Throughout his career, high school and college students have been his biggest concern. He is a tireless speaker, a regular at college freshman orientations each fall and at hundreds of high schools each year. Her husband, says Jane Johanson, was a reserved, private man, the opposite of her gentle husband, but she handled her career and fame with grace and “took it like a champ.” He died in 2014.
In addition to her daughter Jane, Ms. Johanson is survived by another daughter, Carol Howard; two grandchildren; and a great-grandchild. His son Eric died in 2021.
Ms. also wrote Johanson has a column in the magazine and is the author of three books: “Sex, Sex and More Sex,” “Sex is Perfectly Natural but Not Naturally Perfect” and “Talk Sex: Answers to Questions You Can’t Ask Your Parents .”
In 2000, he was awarded the Order of Canadathe nation’s highest honor for pioneers in their field.

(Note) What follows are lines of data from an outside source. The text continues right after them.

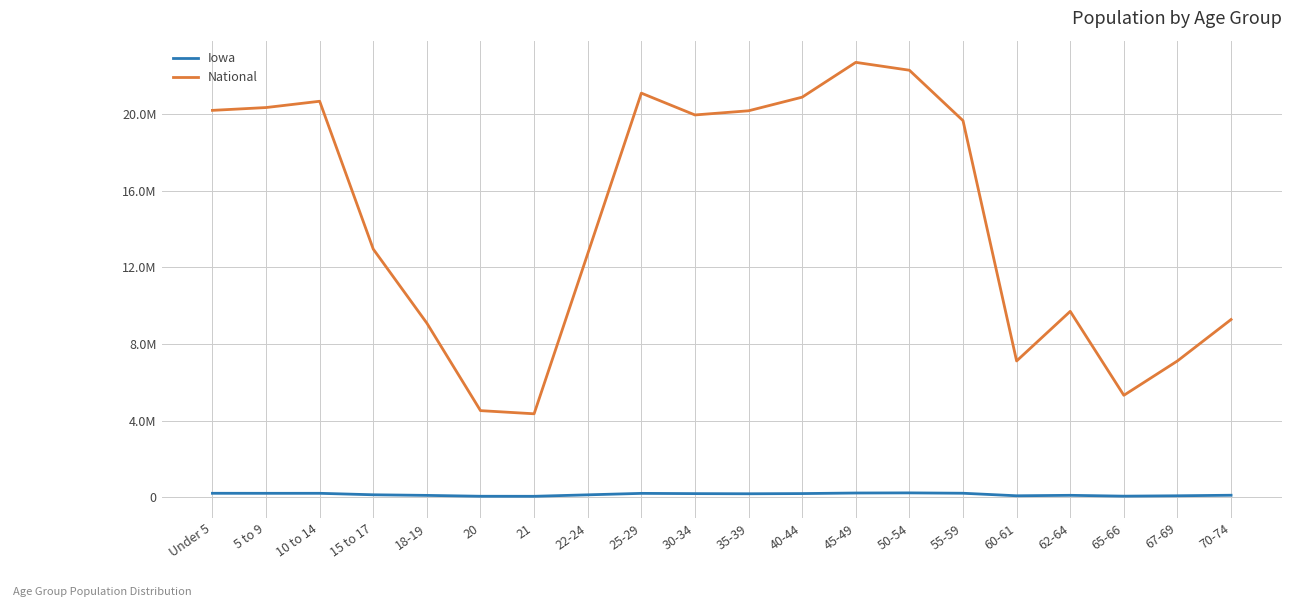

What position from the right is 30-34?

11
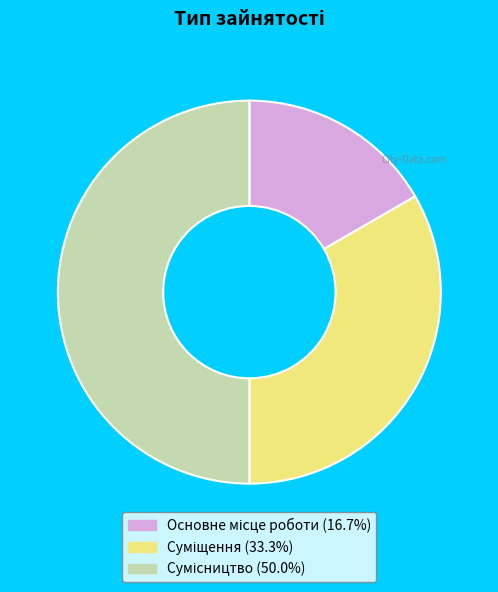

Count the number of slices in the pie.

3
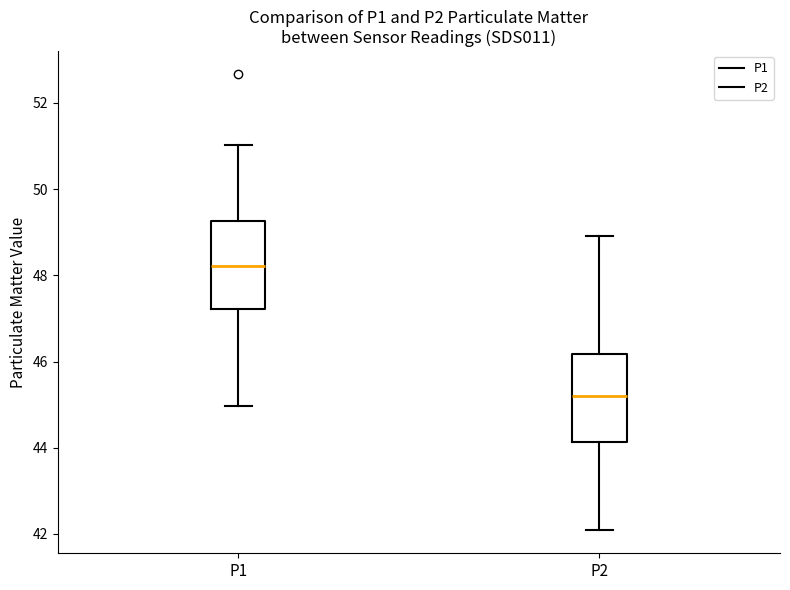

Which box has the lowest median line?

P2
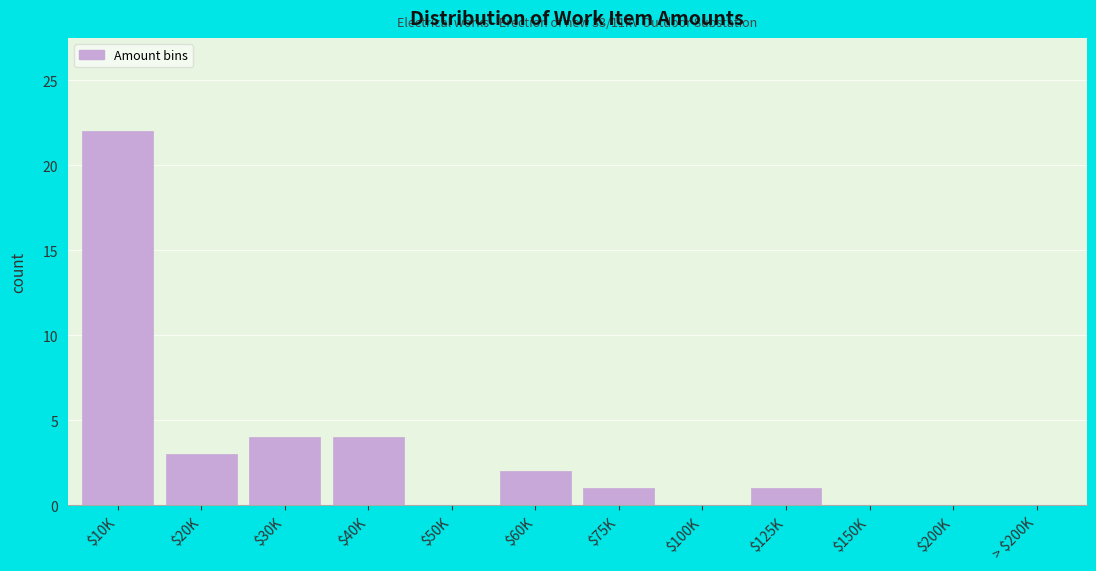

What is the sum of all values?

37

The Canadian show of Ms. Johanson aired in 2005, and the American version in 2008. It’s time: The internet has become the main source of sex inquiries. As Dan Savage, the sex columnist, put it in the documentary about Ms. Johanson, there is a Wikipedia page for every device and every sex act, and Ms. Johanson that he can’t keep up with the times. At 77, he was ready but sad to call it quits.
“There will be a big hole in my heart,” he said as he introduced his final episode in May 2008, his voice cracking. “I want to do this show.”
He added, “I’ll close with the same condom quickie we ended the first show with 174 episodes ago: Sex will be sweeter, if you wrap your peter.”